Si le test revient négatif — c’est-à-dire que l’enfant a soit une copie (porteur) soit aucune copie — c’est véritablement une bonne nouvelle. Un enfant porteur n’a besoin d’aucun traitement et vivra une vie normale. Votre suivi dans ce cas est moins intensif, bien qu’il vaille la peine de discuter avec votre spécialiste à quel âge (généralement à l’adolescence ou au début de l’âge adulte) l’enfant porteur pourrait vouloir en apprendre davantage sur son propre statut de porteur en vue d’une planification familiale future.

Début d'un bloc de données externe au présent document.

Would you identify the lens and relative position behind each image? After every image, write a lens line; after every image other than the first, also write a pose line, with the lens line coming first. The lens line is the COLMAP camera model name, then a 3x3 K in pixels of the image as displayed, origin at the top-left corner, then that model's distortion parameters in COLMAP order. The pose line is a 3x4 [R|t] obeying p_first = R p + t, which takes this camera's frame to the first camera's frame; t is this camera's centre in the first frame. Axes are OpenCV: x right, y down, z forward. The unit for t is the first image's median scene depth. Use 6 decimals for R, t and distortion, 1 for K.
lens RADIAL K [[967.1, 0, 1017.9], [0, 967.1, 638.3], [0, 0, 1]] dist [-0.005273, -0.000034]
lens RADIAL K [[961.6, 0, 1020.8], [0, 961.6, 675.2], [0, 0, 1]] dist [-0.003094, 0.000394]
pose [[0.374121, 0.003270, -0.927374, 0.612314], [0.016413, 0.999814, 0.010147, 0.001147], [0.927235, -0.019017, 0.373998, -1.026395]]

Cet article est uniquement à des fins éducatives. Vos options de test spécifiques, votre calendrier et votre plan de surveillance doivent être conçus par votre spécialiste de la maladie de Wilson et, idéalement, un généticien clinique ou un conseiller génétique qui connaît les mutations spécifiques de votre famille.

Références


  1. Czlonkowska, Anna, et al. “Wilson Disease.” Nature Reviews Disease Primers 4, no. 1 (2018). https://doi.org/10.1038/s41572-018-0024-5. 

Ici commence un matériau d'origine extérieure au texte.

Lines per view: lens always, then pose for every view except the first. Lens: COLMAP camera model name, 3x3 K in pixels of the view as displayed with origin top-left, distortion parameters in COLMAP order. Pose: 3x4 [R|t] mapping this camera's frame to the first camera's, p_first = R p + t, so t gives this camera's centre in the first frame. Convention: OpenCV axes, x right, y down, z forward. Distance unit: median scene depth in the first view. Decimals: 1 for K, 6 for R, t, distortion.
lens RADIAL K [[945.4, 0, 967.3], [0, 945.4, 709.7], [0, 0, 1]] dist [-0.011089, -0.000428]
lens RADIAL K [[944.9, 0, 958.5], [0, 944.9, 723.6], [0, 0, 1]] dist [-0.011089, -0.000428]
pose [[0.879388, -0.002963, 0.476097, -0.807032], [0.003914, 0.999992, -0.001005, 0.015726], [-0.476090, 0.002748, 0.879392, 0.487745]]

  2. Schilsky, Michael L., Eve A. Roberts, Jeanine M. Bronstein, and Anil Dhawan. “A Multidisciplinary Approach to the Diagnosis and Management of Wilson Disease: 2022 Practice Guidance on Wilson Disease from the American Association for the Study of Liver Diseases.” Hepatology 82, no. 3 (2022): E41–E90. https://doi.org/10.1002/hep.32801. 

  3. Kerkar, Nanda, and Ajay Rana. “Wilson Disease in Children.” Clinics in Liver Disease 26, no. 3 (2022): 473–488. https://doi.org/10.1016/j.cld.2022.03.008. 

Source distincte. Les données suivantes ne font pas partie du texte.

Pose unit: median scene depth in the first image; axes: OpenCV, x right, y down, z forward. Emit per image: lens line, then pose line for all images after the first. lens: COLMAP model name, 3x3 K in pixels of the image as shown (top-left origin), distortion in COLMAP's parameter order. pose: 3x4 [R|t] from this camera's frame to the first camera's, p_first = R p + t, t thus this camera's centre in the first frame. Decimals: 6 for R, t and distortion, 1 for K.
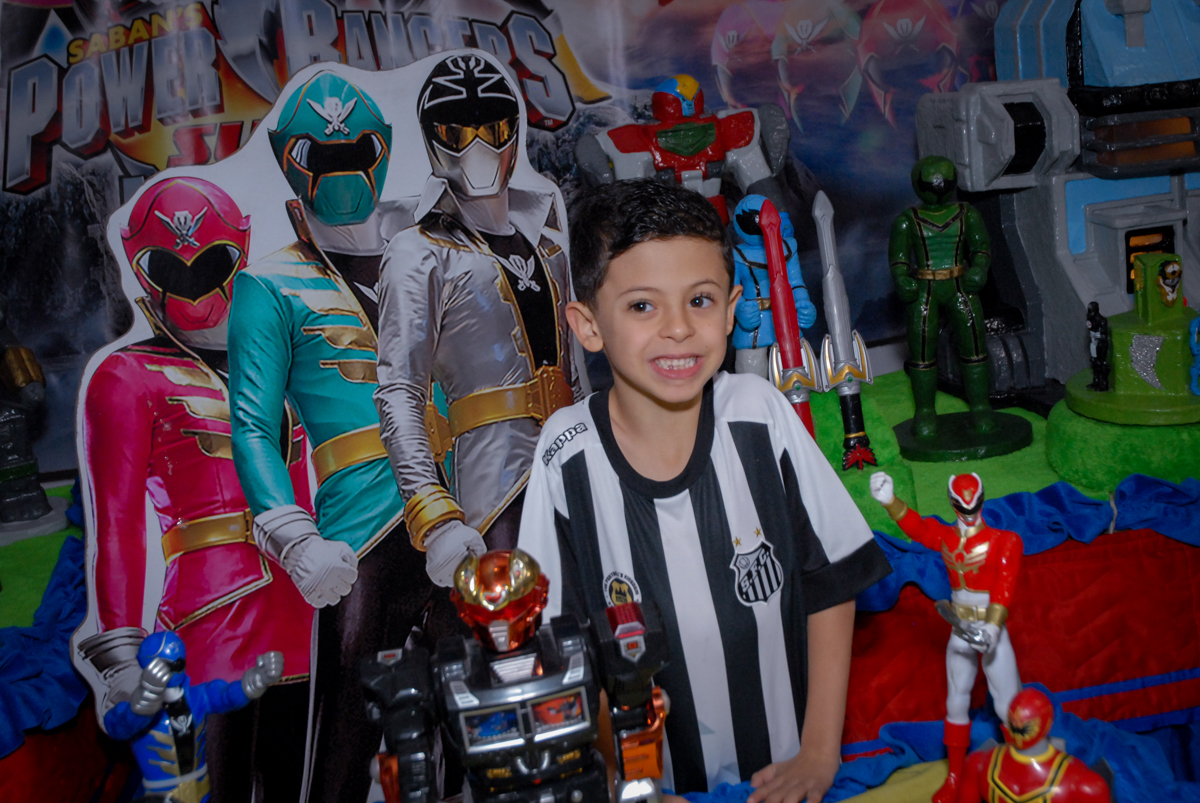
lens RADIAL K [[1673.3, 0, 692.6], [0, 1673.3, 352.1], [0, 0, 1]] dist [0.007994, 0.102969]
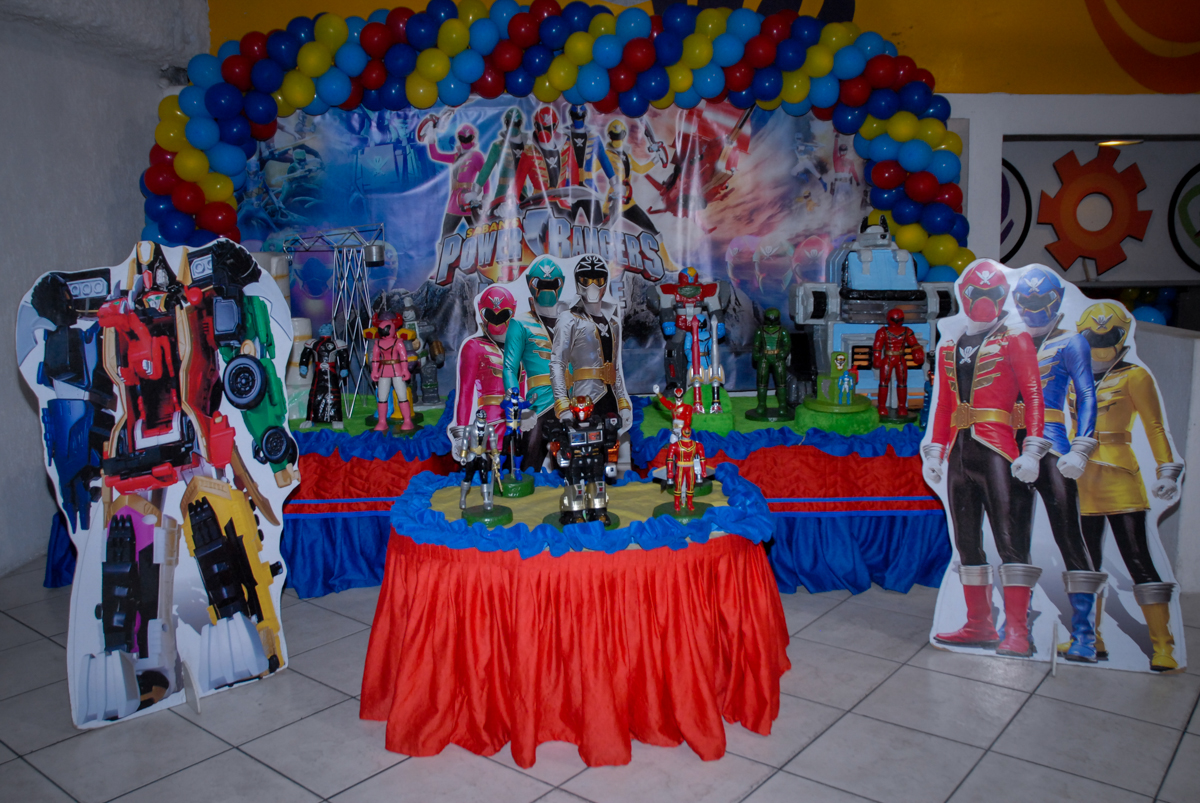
lens RADIAL K [[1083.6, 0, 600.0], [0, 1083.6, 401.5], [0, 0, 1]] dist [-0.180552, 0.002280]
pose [[0.971750, 0.125111, -0.200124, 0.238935], [-0.127833, 0.991795, -0.000684, 0.065964], [0.198396, 0.026247, 0.979770, -0.718367]]
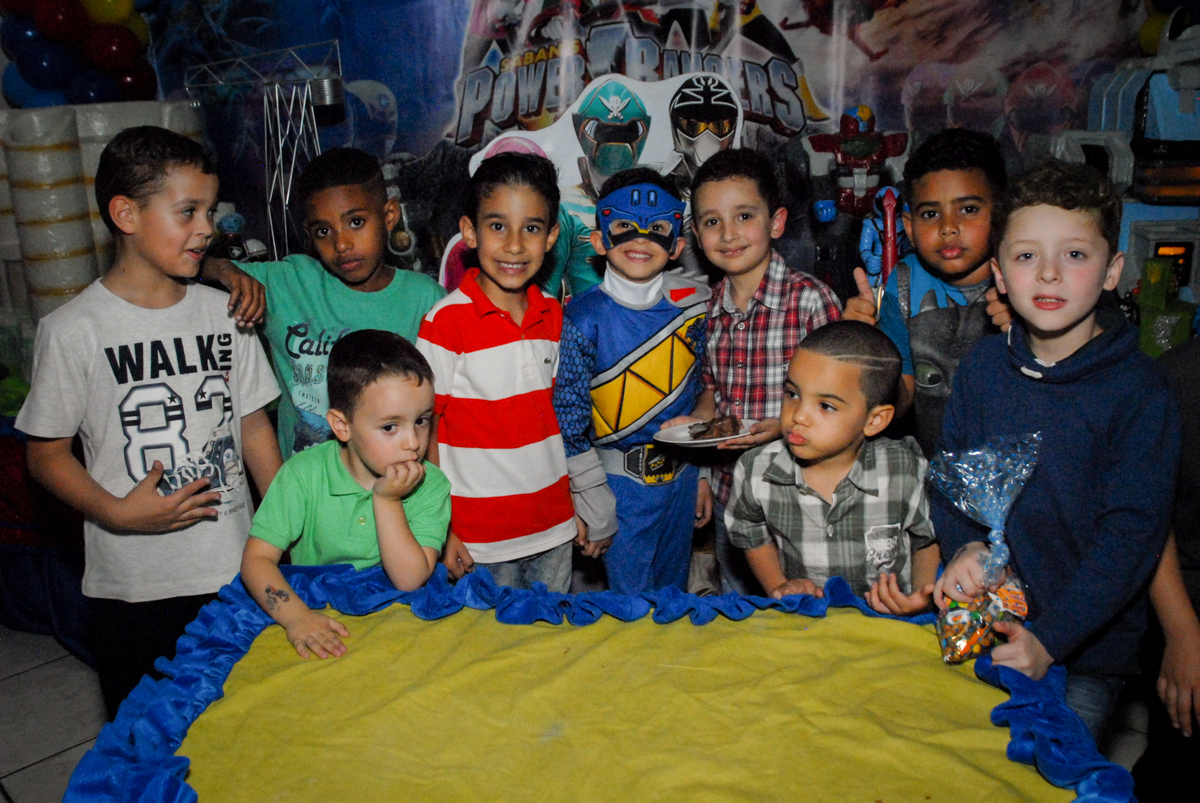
lens RADIAL K [[1063.2, 0, 547.7], [0, 1063.2, 379.3], [0, 0, 1]] dist [-0.183921, 0.153801]
pose [[0.937723, 0.151964, -0.312381, 0.058766], [-0.121452, 0.985909, 0.115034, 0.005297], [0.325460, -0.069931, 0.942966, 0.014234]]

  4. European Association for Study of the Liver. “EASL Clinical Practice Guidelines: Wilson’s Disease.” Journal of Hepatology 56 (2012): 671–685. https://doi.org/10.1016/j.jhep.2011.11.007. 

  5. Chow, et al. “Advocacy for Wilson Disease (WD) Screening in Newborn Screening (NBS) Programs.” SSRN (2025). https://doi.org/10.2139/ssrn.5980678. 

  6. Alfirevic, Zarko, et al. “Amniocentesis and Chorionic Villus Sampling for Prenatal Diagnosis.” Cochrane Database of Systematic Reviews (2003). https://doi.org/10.1002/14651858.cd003252. 

  7. Walshe, J. M. “Diagnosis and Treatment of Presymptomatic Wilson’s Disease.” The Lancet 332 (1988): 435–437. https://doi.org/10.1016/s0140-6736(88)90423-0. 

  8. Govindan, Siva, Jennie Santhanam, Meenakshi Sundari S N, Jeyapriya U, and Bolisetty Shanmukha Sai. “The Importance of Genetic Testing: A Case Report of Wilson’s Disease in Two Siblings of a Three-Sibling Family.” Cureus (2025). https://doi.org/10.7759/cureus.77891. 

  9. Alkhouri, Naim, Regino P. Gonzalez-Peralta, and Valentina Medici. “Wilson Disease: A Summary of the Updated AASLD Practice Guidance.” Hepatology Communications 7, no. 6 (2023). https://doi.org/10.1097/hc9.0000000000000150. 

Ceci est de l'information destinée aux patients, pas un conseil médical. Consultez toujours votre propre équipe soignante pour les décisions concernant votre santé.